• WORK INSTRUCTIONS: Set down the records again. Every word and mark must match exactly.

:: PROVIDED DATA ::

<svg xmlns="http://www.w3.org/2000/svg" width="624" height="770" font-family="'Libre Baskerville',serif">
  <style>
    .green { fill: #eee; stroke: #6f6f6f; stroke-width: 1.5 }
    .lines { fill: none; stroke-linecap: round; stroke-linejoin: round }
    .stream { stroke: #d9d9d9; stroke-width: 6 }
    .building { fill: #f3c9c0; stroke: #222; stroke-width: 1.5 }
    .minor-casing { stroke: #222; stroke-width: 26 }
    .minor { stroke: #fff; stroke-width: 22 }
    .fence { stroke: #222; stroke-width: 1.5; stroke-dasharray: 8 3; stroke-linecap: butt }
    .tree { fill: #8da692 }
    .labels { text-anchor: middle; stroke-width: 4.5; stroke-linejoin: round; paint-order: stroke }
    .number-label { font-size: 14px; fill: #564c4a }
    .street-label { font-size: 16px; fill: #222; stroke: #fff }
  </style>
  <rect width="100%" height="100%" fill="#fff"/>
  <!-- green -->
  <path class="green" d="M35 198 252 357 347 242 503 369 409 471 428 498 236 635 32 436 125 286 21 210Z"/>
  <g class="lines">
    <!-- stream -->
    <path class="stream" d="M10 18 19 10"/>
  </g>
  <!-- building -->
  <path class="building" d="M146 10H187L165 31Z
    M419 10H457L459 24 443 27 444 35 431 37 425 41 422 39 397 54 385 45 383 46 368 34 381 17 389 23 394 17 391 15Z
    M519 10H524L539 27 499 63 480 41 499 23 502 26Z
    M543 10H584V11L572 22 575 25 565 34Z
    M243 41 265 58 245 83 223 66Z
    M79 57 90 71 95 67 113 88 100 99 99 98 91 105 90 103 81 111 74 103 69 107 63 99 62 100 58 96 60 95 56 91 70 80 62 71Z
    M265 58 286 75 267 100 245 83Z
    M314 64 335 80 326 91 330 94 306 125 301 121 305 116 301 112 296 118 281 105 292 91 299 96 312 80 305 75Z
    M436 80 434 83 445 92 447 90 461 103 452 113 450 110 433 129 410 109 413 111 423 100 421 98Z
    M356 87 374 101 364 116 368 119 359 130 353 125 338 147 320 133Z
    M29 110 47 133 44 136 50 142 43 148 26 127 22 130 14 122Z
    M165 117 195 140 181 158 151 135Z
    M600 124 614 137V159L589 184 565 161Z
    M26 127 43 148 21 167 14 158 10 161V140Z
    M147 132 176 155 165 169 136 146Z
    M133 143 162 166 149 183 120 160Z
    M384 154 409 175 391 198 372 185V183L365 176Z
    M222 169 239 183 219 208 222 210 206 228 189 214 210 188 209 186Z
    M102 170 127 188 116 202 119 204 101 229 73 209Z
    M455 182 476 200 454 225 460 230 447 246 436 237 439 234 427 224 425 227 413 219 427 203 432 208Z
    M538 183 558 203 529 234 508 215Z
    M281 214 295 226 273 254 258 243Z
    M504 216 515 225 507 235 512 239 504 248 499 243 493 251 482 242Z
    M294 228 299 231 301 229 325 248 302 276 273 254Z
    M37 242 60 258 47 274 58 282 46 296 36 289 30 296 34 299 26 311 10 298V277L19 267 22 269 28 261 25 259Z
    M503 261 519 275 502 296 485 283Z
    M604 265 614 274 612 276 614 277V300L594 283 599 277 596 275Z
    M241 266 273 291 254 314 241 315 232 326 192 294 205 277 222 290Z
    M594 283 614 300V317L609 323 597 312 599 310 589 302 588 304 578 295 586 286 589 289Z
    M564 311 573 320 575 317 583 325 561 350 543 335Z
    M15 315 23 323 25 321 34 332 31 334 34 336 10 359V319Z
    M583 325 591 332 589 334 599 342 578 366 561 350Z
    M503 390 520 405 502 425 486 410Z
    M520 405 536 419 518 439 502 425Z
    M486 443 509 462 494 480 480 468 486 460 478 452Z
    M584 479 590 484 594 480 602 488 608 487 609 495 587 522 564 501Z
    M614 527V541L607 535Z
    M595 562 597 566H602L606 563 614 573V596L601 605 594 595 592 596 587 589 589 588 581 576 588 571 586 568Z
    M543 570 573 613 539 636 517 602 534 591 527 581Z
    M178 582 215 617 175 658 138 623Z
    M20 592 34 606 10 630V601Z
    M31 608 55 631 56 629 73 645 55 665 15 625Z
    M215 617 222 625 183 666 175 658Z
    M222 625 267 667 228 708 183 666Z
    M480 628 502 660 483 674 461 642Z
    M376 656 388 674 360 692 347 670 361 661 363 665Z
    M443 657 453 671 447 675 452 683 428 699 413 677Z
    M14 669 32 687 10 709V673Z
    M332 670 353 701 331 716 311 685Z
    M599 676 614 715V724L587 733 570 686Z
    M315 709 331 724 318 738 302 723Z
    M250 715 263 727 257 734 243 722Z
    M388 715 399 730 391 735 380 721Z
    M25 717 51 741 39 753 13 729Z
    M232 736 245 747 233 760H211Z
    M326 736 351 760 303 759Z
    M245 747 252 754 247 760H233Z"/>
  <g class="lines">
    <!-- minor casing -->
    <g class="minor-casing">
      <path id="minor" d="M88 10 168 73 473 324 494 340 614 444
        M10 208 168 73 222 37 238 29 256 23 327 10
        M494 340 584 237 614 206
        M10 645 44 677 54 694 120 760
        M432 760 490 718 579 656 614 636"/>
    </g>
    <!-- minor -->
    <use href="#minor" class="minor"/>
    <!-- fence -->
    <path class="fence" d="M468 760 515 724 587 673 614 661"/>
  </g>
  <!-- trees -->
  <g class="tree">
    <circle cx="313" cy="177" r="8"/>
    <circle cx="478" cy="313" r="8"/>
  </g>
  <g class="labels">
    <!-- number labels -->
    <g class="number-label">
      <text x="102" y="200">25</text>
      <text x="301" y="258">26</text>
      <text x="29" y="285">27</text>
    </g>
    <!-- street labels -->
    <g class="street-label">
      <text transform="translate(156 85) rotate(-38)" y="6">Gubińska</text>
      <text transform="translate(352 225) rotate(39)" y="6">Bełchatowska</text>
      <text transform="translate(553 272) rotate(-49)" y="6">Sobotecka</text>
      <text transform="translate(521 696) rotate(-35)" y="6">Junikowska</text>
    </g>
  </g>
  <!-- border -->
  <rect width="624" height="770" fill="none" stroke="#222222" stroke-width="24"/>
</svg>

:::

• SOLVED PROBLEM:
<svg xmlns="http://www.w3.org/2000/svg" width="624" height="770" font-family="'Libre Baskerville',serif">
  <style>
    .green { fill: #eee; stroke: #6f6f6f; stroke-width: 1.5 }
    .lines { fill: none; stroke-linecap: round; stroke-linejoin: round }
    .stream { stroke: #d9d9d9; stroke-width: 6 }
    .building { fill: #f3c9c0; stroke: #222; stroke-width: 1.5 }
    .minor-casing { stroke: #222; stroke-width: 26 }
    .minor { stroke: #fff; stroke-width: 22 }
    .fence { stroke: #222; stroke-width: 1.5; stroke-dasharray: 8 3; stroke-linecap: butt }
    .tree { fill: #8da692 }
    .labels { text-anchor: middle; stroke-width: 4.5; stroke-linejoin: round; paint-order: stroke }
    .number-label { font-size: 14px; fill: #564c4a }
    .street-label { font-size: 16px; fill: #222; stroke: #fff }
  </style>
  <rect width="100%" height="100%" fill="#fff"/>
  <!-- green -->
  <path class="green" d="M35 198 252 357 347 242 503 369 409 471 428 498 236 635 32 436 125 286 21 210Z"/>
  <g class="lines">
    <!-- stream -->
    <path class="stream" d="M10 18 19 10"/>
  </g>
  <!-- building -->
  <path class="building" d="M146 10H187L165 31Z
    M419 10H457L459 24 443 27 444 35 431 37 425 41 422 39 397 54 385 45 383 46 368 34 381 17 389 23 394 17 391 15Z
    M519 10H524L539 27 499 63 480 41 499 23 502 26Z
    M543 10H584V11L572 22 575 25 565 34Z
    M243 41 265 58 245 83 223 66Z
    M79 57 90 71 95 67 113 88 100 99 99 98 91 105 90 103 81 111 74 103 69 107 63 99 62 100 58 96 60 95 56 91 70 80 62 71Z
    M265 58 286 75 267 100 245 83Z
    M314 64 335 80 326 91 330 94 306 125 301 121 305 116 301 112 296 118 281 105 292 91 299 96 312 80 305 75Z
    M436 80 434 83 445 92 447 90 461 103 452 113 450 110 433 129 410 109 413 111 423 100 421 98Z
    M356 87 374 101 364 116 368 119 359 130 353 125 338 147 320 133Z
    M29 110 47 133 44 136 50 142 43 148 26 127 22 130 14 122Z
    M165 117 195 140 181 158 151 135Z
    M600 124 614 137V159L589 184 565 161Z
    M26 127 43 148 21 167 14 158 10 161V140Z
    M147 132 176 155 165 169 136 146Z
    M133 143 162 166 149 183 120 160Z
    M384 154 409 175 391 198 372 185V183L365 176Z
    M222 169 239 183 219 208 222 210 206 228 189 214 210 188 209 186Z
    M102 170 127 188 116 202 119 204 101 229 73 209Z
    M455 182 476 200 454 225 460 230 447 246 436 237 439 234 427 224 425 227 413 219 427 203 432 208Z
    M538 183 558 203 529 234 508 215Z
    M281 214 295 226 273 254 258 243Z
    M504 216 515 225 507 235 512 239 504 248 499 243 493 251 482 242Z
    M294 228 299 231 301 229 325 248 302 276 273 254Z
    M37 242 60 258 47 274 58 282 46 296 36 289 30 296 34 299 26 311 10 298V277L19 267 22 269 28 261 25 259Z
    M503 261 519 275 502 296 485 283Z
    M604 265 614 274 612 276 614 277V300L594 283 599 277 596 275Z
    M241 266 273 291 254 314 241 315 232 326 192 294 205 277 222 290Z
    M594 283 614 300V317L609 323 597 312 599 310 589 302 588 304 578 295 586 286 589 289Z
    M564 311 573 320 575 317 583 325 561 350 543 335Z
    M15 315 23 323 25 321 34 332 31 334 34 336 10 359V319Z
    M583 325 591 332 589 334 599 342 578 366 561 350Z
    M503 390 520 405 502 425 486 410Z
    M520 405 536 419 518 439 502 425Z
    M486 443 509 462 494 480 480 468 486 460 478 452Z
    M584 479 590 484 594 480 602 488 608 487 609 495 587 522 564 501Z
    M614 527V541L607 535Z
    M595 562 597 566H602L606 563 614 573V596L601 605 594 595 592 596 587 589 589 588 581 576 588 571 586 568Z
    M543 570 573 613 539 636 517 602 534 591 527 581Z
    M178 582 215 617 175 658 138 623Z
    M20 592 34 606 10 630V601Z
    M31 608 55 631 56 629 73 645 55 665 15 625Z
    M215 617 222 625 183 666 175 658Z
    M222 625 267 667 228 708 183 666Z
    M480 628 502 660 483 674 461 642Z
    M376 656 388 674 360 692 347 670 361 661 363 665Z
    M443 657 453 671 447 675 452 683 428 699 413 677Z
    M14 669 32 687 10 709V673Z
    M332 670 353 701 331 716 311 685Z
    M599 676 614 715V724L587 733 570 686Z
    M315 709 331 724 318 738 302 723Z
    M250 715 263 727 257 734 243 722Z
    M388 715 399 730 391 735 380 721Z
    M25 717 51 741 39 753 13 729Z
    M232 736 245 747 233 760H211Z
    M326 736 351 760 303 759Z
    M245 747 252 754 247 760H233Z"/>
  <g class="lines">
    <!-- minor casing -->
    <g class="minor-casing">
      <path id="minor" d="M88 10 168 73 473 324 494 340 614 444
        M10 208 168 73 222 37 238 29 256 23 327 10
        M494 340 584 237 614 206
        M10 645 44 677 54 694 120 760
        M432 760 490 718 579 656 614 636"/>
    </g>
    <!-- minor -->
    <use href="#minor" class="minor"/>
    <!-- fence -->
    <path class="fence" d="M468 760 515 724 587 673 614 661"/>
  </g>
  <!-- trees -->
  <g class="tree">
    <circle cx="313" cy="177" r="8"/>
    <circle cx="478" cy="313" r="8"/>
  </g>
  <g class="labels">
    <!-- number labels -->
    <g class="number-label">
      <text x="102" y="200">25</text>
      <text x="301" y="258">26</text>
      <text x="29" y="285">27</text>
    </g>
    <!-- street labels -->
    <g class="street-label">
      <text transform="translate(156 85) rotate(-38)" y="6">Gubińska</text>
      <text transform="translate(352 225) rotate(39)" y="6">Bełchatowska</text>
      <text transform="translate(553 272) rotate(-49)" y="6">Sobotecka</text>
      <text transform="translate(521 696) rotate(-35)" y="6">Junikowska</text>
    </g>
  </g>
  <!-- border -->
  <rect width="624" height="770" fill="none" stroke="#222222" stroke-width="24"/>
</svg>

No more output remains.